# [Page text]
"""

How to manage cash burn? In other words, how can you best manage cash burn as a startup founder?
Cash burn is one of the most impactful factors for a startup. This one factor will make or break you.
It may seem most pivotal for early-stage startups. Many crash and burn before long due to out-of-control burn rates.
Yet, it has equally proven to take down the largest late-stage startups, with multi-billion dollar valuations.
So, how can you best manage your burn rate? What difference can it make? How do you optimize for success?
The Ultimate Guide To Pitch Decks
- 1. What Is Cash Burn?
- 2. Why Is Cash Burn So Important?
- 3. Common Threats To Your Cash Burn
- 4. Managing Cash Burn
- 5. How To Lower Your Expenses
- 6. Eliminate Overhead On Physical Space
- 7. Reducing Labor Costs
- 8. Reduce Inventory
- 9. Restructure Financing
- 10. Cut Subscriptions
- 11. Find Cheaper Services
- 12. How To Increase Your Cash Flow
- 13. Raise Money
- 14. Improve Your Unit Economics
- 15. Increase Sales
- 16. Get More Cash Upfront
- 17. Add New Premium Pricing Tiers
- 18. Add Ons & Upsells
- 19. Collections
- 20. Summary
What Is Cash Burn?

"""

# [Required action A]
List every line of the entries that contains the word "range".
The entries that follow have no connection to the cash burn page.

# [Extracted material]
"""

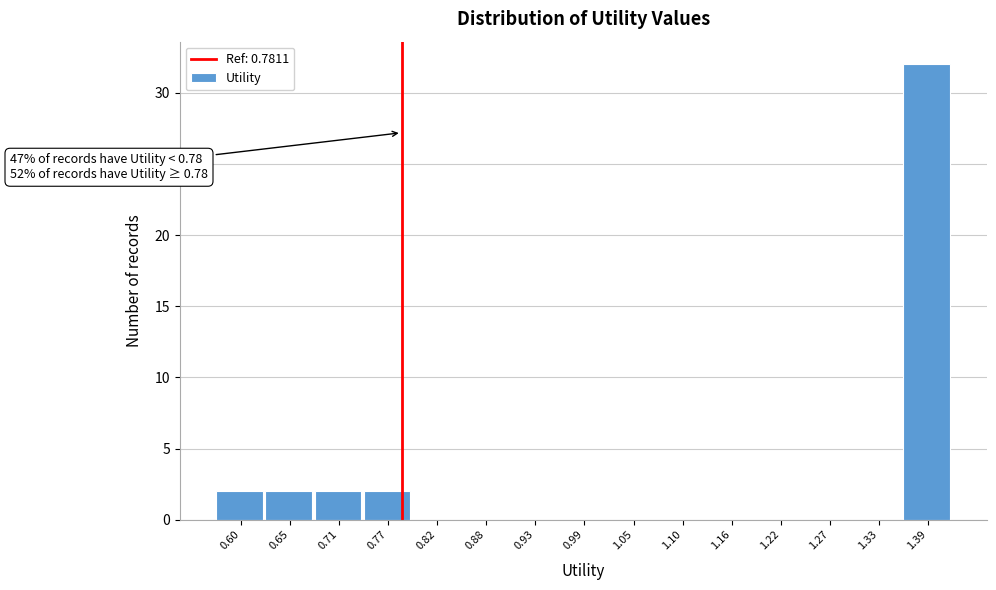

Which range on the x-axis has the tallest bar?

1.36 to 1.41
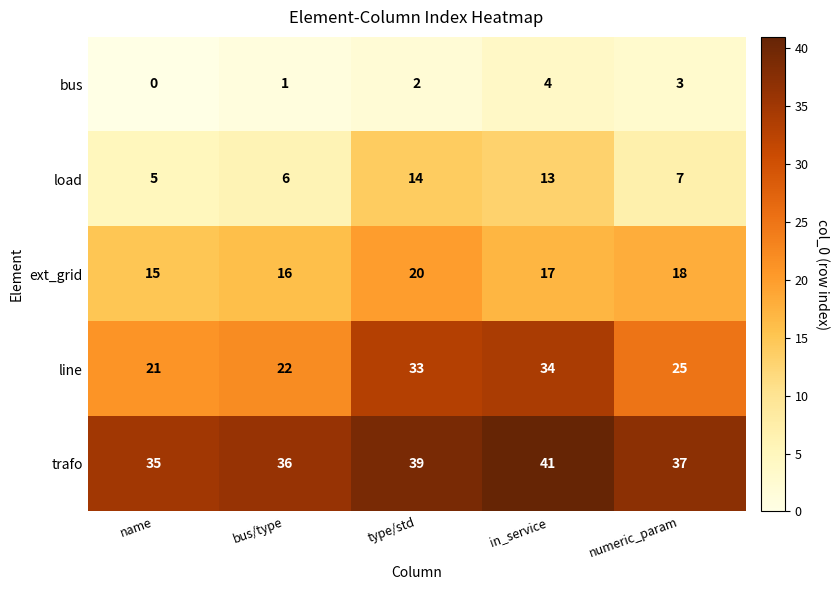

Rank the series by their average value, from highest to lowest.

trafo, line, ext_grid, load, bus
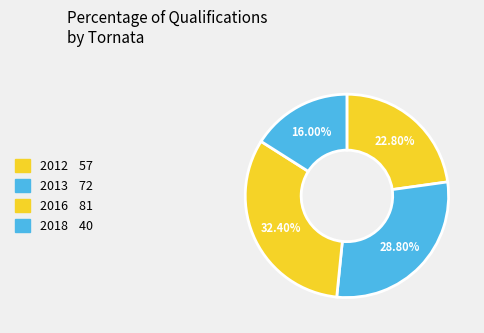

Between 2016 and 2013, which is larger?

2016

"""

# [Required action B]
According to the cash burn page, why do many early-stage startups crash and burn before long?

# [Exercise solution A]
Which range on the x-axis has the tallest bar?

# [Exercise solution B]
Out-of-control burn rates.